- The problem -
The records sit below. Return every line in them that holds the word "textit".

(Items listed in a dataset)
.....

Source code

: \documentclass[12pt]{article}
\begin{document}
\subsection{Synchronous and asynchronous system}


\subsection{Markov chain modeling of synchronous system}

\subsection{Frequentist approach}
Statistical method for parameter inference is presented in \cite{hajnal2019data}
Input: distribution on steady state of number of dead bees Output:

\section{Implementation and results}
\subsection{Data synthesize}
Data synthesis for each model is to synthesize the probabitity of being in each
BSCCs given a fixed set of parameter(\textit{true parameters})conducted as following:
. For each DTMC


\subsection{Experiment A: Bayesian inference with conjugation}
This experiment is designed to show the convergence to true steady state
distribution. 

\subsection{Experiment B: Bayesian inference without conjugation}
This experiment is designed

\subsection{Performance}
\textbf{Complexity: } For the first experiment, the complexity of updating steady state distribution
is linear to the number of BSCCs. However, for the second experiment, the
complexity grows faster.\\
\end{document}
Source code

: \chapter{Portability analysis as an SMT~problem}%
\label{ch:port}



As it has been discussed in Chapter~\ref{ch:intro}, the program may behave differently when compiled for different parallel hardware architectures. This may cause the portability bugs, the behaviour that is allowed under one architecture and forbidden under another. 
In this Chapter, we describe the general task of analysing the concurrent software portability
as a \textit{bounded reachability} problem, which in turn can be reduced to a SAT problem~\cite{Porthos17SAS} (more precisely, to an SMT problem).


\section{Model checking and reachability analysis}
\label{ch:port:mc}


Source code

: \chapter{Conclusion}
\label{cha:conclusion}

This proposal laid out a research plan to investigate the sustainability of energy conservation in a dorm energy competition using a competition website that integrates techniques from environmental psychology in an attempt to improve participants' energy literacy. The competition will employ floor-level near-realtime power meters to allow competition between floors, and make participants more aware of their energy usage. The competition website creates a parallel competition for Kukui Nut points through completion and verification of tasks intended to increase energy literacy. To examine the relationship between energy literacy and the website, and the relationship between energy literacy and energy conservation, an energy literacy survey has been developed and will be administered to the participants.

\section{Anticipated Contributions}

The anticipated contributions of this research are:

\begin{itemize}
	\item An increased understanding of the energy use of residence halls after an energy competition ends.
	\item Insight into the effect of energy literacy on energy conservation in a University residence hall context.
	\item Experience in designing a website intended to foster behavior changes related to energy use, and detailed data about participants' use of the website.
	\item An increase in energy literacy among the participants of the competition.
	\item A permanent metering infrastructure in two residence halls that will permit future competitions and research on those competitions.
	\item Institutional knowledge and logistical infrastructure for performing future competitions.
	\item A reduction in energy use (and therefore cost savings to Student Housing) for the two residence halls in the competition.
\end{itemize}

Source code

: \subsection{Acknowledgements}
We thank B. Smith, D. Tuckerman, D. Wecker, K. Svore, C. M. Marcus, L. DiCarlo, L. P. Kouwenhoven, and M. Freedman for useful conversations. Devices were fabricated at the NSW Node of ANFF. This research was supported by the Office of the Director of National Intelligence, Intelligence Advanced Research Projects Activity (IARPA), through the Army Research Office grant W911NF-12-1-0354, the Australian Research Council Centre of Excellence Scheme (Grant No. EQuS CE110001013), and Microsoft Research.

.....

- Exercise result -
BSCCs given a fixed set of parameter(\textit{true parameters})conducted as following:
as a \textit{bounded reachability} problem, which in turn can be reduced to a SAT problem~\cite{Porthos17SAS} (more precisely, to an SMT problem).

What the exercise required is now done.